For his part, Mr Biden will implore Americans to take a long view to getting themselves out of “the mess” they are currently in.
“My first 100 days won’t end the COVID-19 virus. I can’t promise that,” Mr Biden said. “But we did not get in this mess quickly, we’re not going to get out of it quickly, it’s going to take some time. But I’m absolutely convinced that in 100 days we can change the course of the disease and change life in America for the better.”
He has spelled out three clear aims: to get all Americans to wear a mask for at least 100 days; getting 100 million people vaccinated in his first 100 days in office; and getting most US schools back open.
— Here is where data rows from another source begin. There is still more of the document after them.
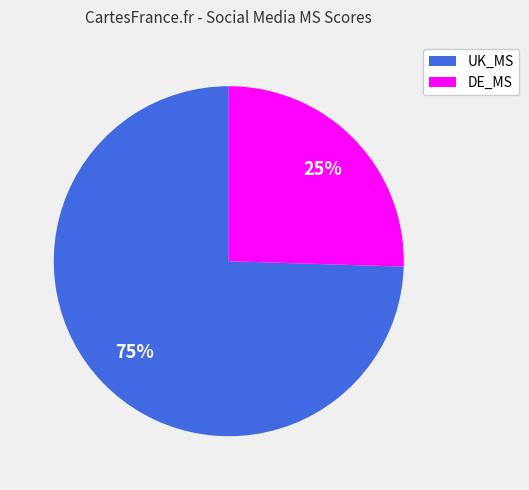

Count the number of slices in the pie.

2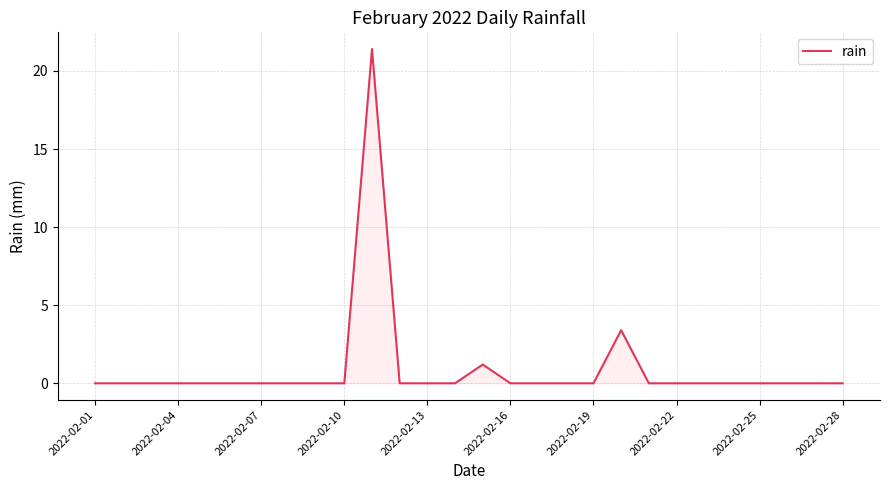

What is the difference between the maximum and minimum values?

21.4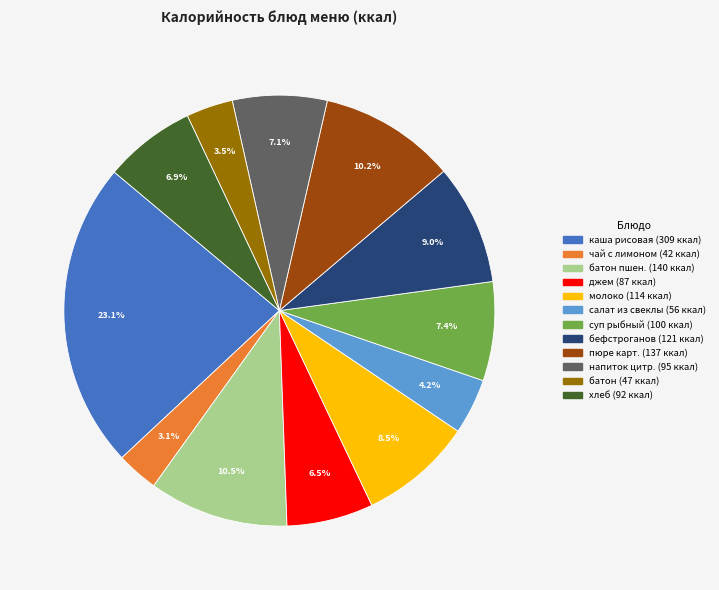

Is there a majority slice in this chart?

No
He knows he cannot order all Americans to wear masks, except for when they are in federal buildings or on planes, trains and buses. Instead, he will make a personal plea to his fellow citizens, many of whom refuse to wear a mask despite state mandates to do so. The fact Donald Trump rarely wore a mask and insisted people were free not to if they didn’t want to will also make the job harder.
“I’m going to speak directly to the American people: ‘We need your help. Wear a mask for just 100 days, to help yourself, your family, and your community … It’s not a political statement; it’s a patriotic act’.”
The new administration faces a huge logistical task to roll out the vaccine to 330,000 million people across 50 states and needs strong support from Congress.
Already, the rollout schedule is hopelessly off the rails, with only 10 million doses delivered by mid-January compared to a promised 20 million by the end of 2020. In this context, reaching 100 million vaccinations in 100 days would be a mighty achievement.
America has a population of 328 million.
Mr Biden has already signalled a major change in how the vaccine is distributed, saying he wants all available doses to be used as soon as possible, rather than holding back stock for follow-up second shots.
Meanwhile, State Governors have been heavily criticised for closing down schools and Mr Biden says he agrees it’s time for kids to be in classrooms. His plan involves rapid testing for students once a week and at least twice a week for teachers. This will cost billions to sustain, at least $A14 billion for three months.
Professor Ezekiel Emanuel told NPR that Mr Biden would almost certainly take a more co-ordinated COVID response.
“You are going to see, I think, close work with states to get all the states singing from the same hymnal so that we don’t have what has, you know, transpired, which is different states doing different things. And you’re also going to see a rebuilding of the CDC,” Prof Emanuel said.
The success of his Presidency may well hang largely on his ability to deliver on these aspirations without resorting to wildly unpopular lockdowns which have crippled the US economy, attracted armed protests and even led to the arrests of 13 people for planning to kidnap Michigan Governor Gretchen Whitmer.
Dr Celine Gounder, a member of the Biden-Harris transition COVID advisory board, said the Biden-Harris team doesn’t have a plan for a national shutdown.
“Shutdowns, or lockdowns, are really not on the table, at least not from the Biden-Harris team,” Dr Gounder said. “We need a more nuanced approach.
“We can be much more targeted geographically. We can also be more targeted in terms of what we close.”
Another adviser, former US surgeon general Dr Vivek Murthy, said national lockdowns were recommended in the spring when scientists didn’t know as much about how the disease spreads and people were less fatigued from the pandemic.
“We’re not in a place where we’re saying, ‘Shut the whole country down’,” Dr Murthy said. “If we don’t do that, what you’re going to find is that people will become even more fatigued, schools won’t be open to children and the economy will be hit harder.”